Paste is a high density mixture of water and fine solid particles with a relatively low water content (10-25%) such that the mixture has a consistency as measured by the ASTM slump cone test from slightly greater than zero up to nearly 12 inches (305mm). Particles of different size classes will not segregate or settle when the paste is not being agitated or when it is stationary in a pipeline. Cement may be a component of paste. Larger particles of aggregate can generally be added to a paste without greatly changing the pipeline transport characteristics.

Preparation of Paste Mixtures

Tailings from a milling operation are usually discharged as a dilute slurry. Excess water may be recovered for recycling in the milling operation by use of a tailings thickener, but the tailings slurry is always too wet to be considered a paste. Therefore, dewatering of the tailings slurry is usually the first step in preparing a paste backfill mixture. Fine particles, often referred to as “slimes”, must not be lost during the dewatering operation so a conventional gravity thickener becomes the equipment of choice for the first stage of dewatering. If more than a sufficient amount of fine particles are present in the tailing stream, part of the stream can be processed with a hydrocyclone and the overflow discarded thus removing some of the water and increasing the thickening and filtration rates. This is called partial classification. Cyclones cannot generally be used solely as the first stage of dewatering because slimes are lost in the overflow. However, cyclone overflow can be dewatered in a thickener and re-mixed with the cyclone underflow to form a paste. For a common milling operation with quartz, carbonates, and feldspars as the predominant mineralogy, the underflow from the thickener should be 65-70% solids by weight.

Paste Mix Specifications and Design

The most important requirement to produce a paste is the presence of a sufficient amount of fine particles. In most cases, pastes must contain at least 15% by weight of particles less than 20 microns in diameter. Mineralogy and particle shape will affect the amount of fine particles necessary.
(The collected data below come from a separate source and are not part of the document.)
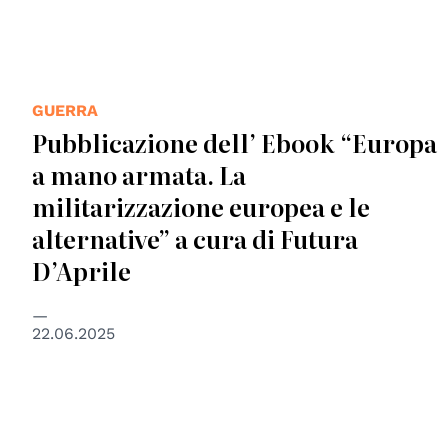
GUERRA
Pubblicazione dell’ Ebook “Europa
a mano armata. La
militarizzazione europea e le
alternative” a cura di Futura
D’Aprile
22.06.2025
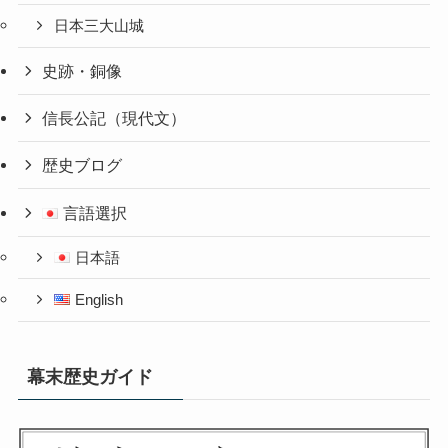
日本三大山城
史跡・銅像
信長公記（現代文）
歴史ブログ
言語選択
日本語
English
幕末歴史ガイド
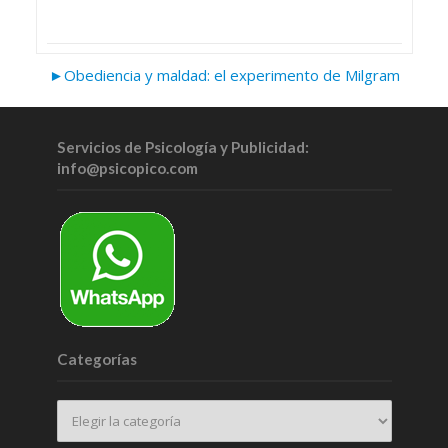
►Obediencia y maldad: el experimento de Milgram
Servicios de Psicología y Publicidad:
info@psicopico.com
Categorías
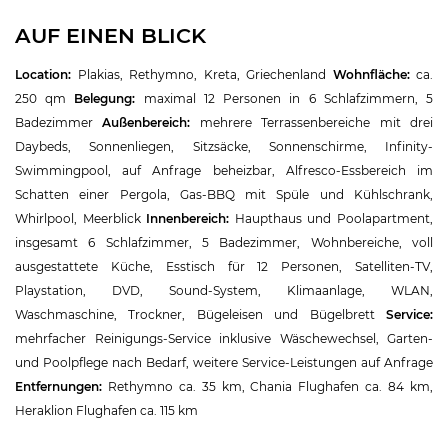
AUF EINEN BLICK
Location:
Plakias, Rethymno, Kreta, Griechenland
Wohnfläche:
ca.
250 qm
Belegung:
maximal 12 Personen in 6 Schlafzimmern, 5
Badezimmer
Außenbereich:
mehrere Terrassenbereiche mit drei
Daybeds, Sonnenliegen, Sitzsäcke, Sonnenschirme, Infinity-
Swimmingpool, auf Anfrage beheizbar, Alfresco-Essbereich im
Schatten einer Pergola, Gas-BBQ mit Spüle und Kühlschrank,
Whirlpool, Meerblick
Innenbereich:
Haupthaus und Poolapartment,
insgesamt 6 Schlafzimmer, 5 Badezimmer, Wohnbereiche, voll
ausgestattete Küche, Esstisch für 12 Personen, Satelliten-TV,
Playstation, DVD, Sound-System, Klimaanlage, WLAN,
Waschmaschine, Trockner, Bügeleisen und Bügelbrett
Service:
mehrfacher Reinigungs-Service inklusive Wäschewechsel, Garten-
und Poolpflege nach Bedarf, weitere Service-Leistungen auf Anfrage
Entfernungen:
Rethymno ca. 35 km, Chania Flughafen ca. 84 km,
Heraklion Flughafen ca. 115 km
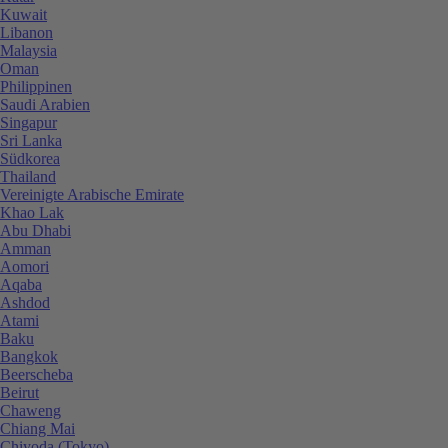
Kuwait
Libanon
Malaysia
Oman
Philippinen
Saudi Arabien
Singapur
Sri Lanka
Südkorea
Thailand
Vereinigte Arabische Emirate
Khao Lak
Abu Dhabi
Amman
Aomori
Aqaba
Ashdod
Atami
Baku
Bangkok
Beerscheba
Beirut
Chaweng
Chiang Mai
Chiyoda (Tokyo)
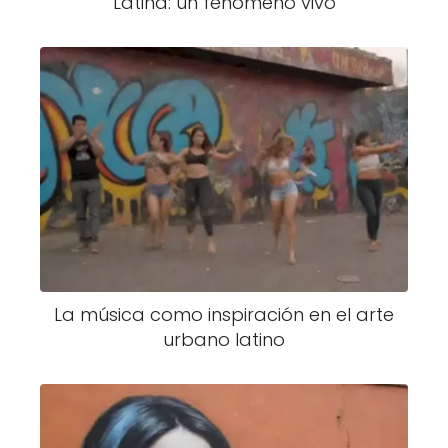
Latina: un fenómeno vivo
La música como inspiración en el arte
urbano latino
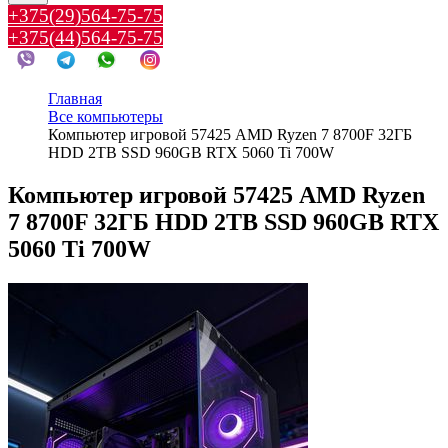
+375(29)564-75-75
+375(44)564-75-75
Главная
Все компьютеры
Компьютер игровой 57425 AMD Ryzen 7 8700F 32ГБ
HDD 2TB SSD 960GB RTX 5060 Ti 700W
Компьютер игровой 57425 AMD Ryzen
7 8700F 32ГБ HDD 2TB SSD 960GB RTX
5060 Ti 700W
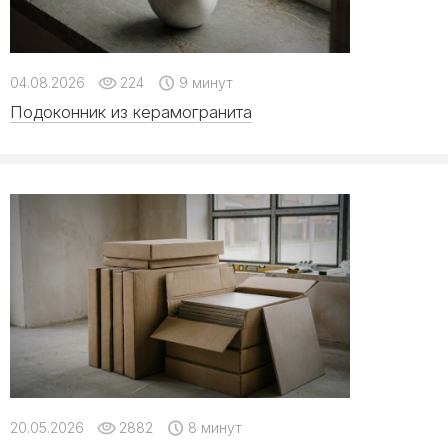
04.08.2026
224
9 минут
Подоконник из керамогранита
20.05.2026
2882
8 минут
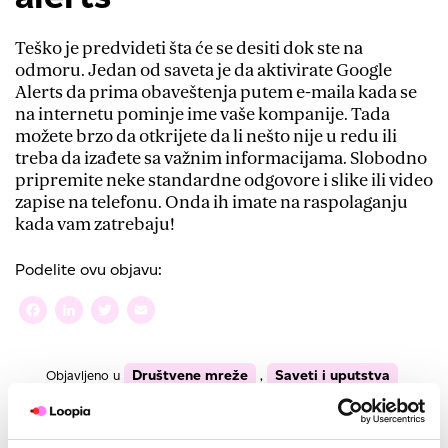
Teško je predvideti šta će se desiti dok ste na
odmoru. Jedan od saveta je da aktivirate Google
Alerts da prima obaveštenja putem e-maila kada se
na internetu pominje ime vaše kompanije. Tada
možete brzo da otkrijete da li nešto nije u redu ili
treba da izađete sa važnim informacijama. Slobodno
pripremite neke standardne odgovore i slike ili video
zapise na telefonu. Onda ih imate na raspolaganju
kada vam zatrebaju!
Podelite ovu objavu:
Facebook
LinkedIn
Twitter
Email
Društvene mreže
Saveti i uputstva
Objavljeno u
,
Oznake
društvene mreže
20.06 2024
autor
Loopia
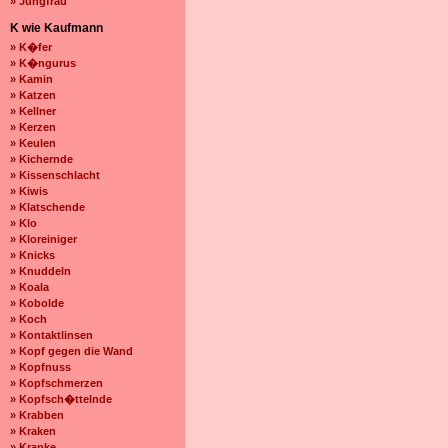
» Jungfrau
K wie Kaufmann
» K�fer
» K�ngurus
» Kamin
» Katzen
» Kellner
» Kerzen
» Keulen
» Kichernde
» Kissenschlacht
» Kiwis
» Klatschende
» Klo
» Kloreiniger
» Knicks
» Knuddeln
» Koala
» Kobolde
» Koch
» Kontaktlinsen
» Kopf gegen die Wand
» Kopfnuss
» Kopfschmerzen
» Kopfsch�ttelnde
» Krabben
» Kraken
» Kranke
Advantages of Paste Backfill Systems

In underground mines the introduction of hydraulic sandfill systems over 40 years ago improved ground support and reduced labor and material costs. Paste backfill systems offer advantages over hydraulic sandfill systems:

1. Greater strengths can be achieved with less cement.
2. It is not necessary to decant water from stopes being filled with paste as it is with hydraulic sandfill.
3. Generally, all of the tailings can be used for paste, but with hydraulic systems only the coarse particles can be used. Often there is a shortage of coarse particles, so a paste system solves a material balance problem.
4. Because of reduced porosity, paste backfill is more dense than hydraulic sandfill and has a higher confined strength. In some mines more than 30% of the weight of the ore is sold as a product, and the entire tailings stream can be disposed of underground.
5. Slimes draining from hydraulic sandfill operations often pose housekeeping problems, cause wear on mine dewatering pumps, and pose safety problems if dumped in ore passes. These problems are solved with paste backfill.
6. The mining cycle time is less with paste backfill system because strength is achieved earlier than with hydraulic sandfill.
7. With paste backfill a stope can be filled continuously without worrying about liquefaction and washout of the lower barricade. Thus the mass flow rate can be less with paste fill because of fewer stops and starts than is typical with hydraulic systems. With stiff mixes, barricades can actually be eliminated or simple barricades such as piles of waste rock can be used.
8. A paste backfill system facilitates the use of a mechanized undercut-and-fill mining system which increases safety, reduces dilution, and can be used with nearly any orebody shape. A paste backfill system allows flexibility in mining methods. For example, vertical retreat mining can be used for the more massive parts of an orebody and mechanized undercut-and-fill can be used in irregular or narrow parts.

Applications – Case Histories

Lucky Friday mine – Idaho, USA

Paste backfill is prepared by dewatering flotation tailings from a lead-zinc concentrator. The tailings are partially classified with a hydrocyclone to increase thickening and filtration rates. After thickening to 65% solids, a standard vacuum drum filter produces filter cake with 13% moisture. The filter cake is stored in a bunker and reclaimed, when necessary, with a bucket-chain excavator. A PLC-controlled batch process is used to mix paste with a consistency of 8-10 inch (203mm – 254mm) slump. Components are weighed and a high intensity mixer delivers product to a concrete pump which pumps the paste about 200 feet (60m) to a vertical shaft.

Bad Grund Mine – Germany

Paste fill is prepared from tailings and float-sink reject aggregate from a lead-zinc concentrator. The first stage of tailings dewatering includes a hydrocyclone and a thickener, and the second stage is a vacuum belt filter. The paste backfilling process is continuous as opposed to batch, and there is minimal storage of solids. Approximately equal parts of float-sink aggregate and tailings filter cake are mixed in a continuous mixer to form a paste of about 12% moisture and pumped about 260 feet (80m) to a vertical shaft about 1,640 feet (500m) deep.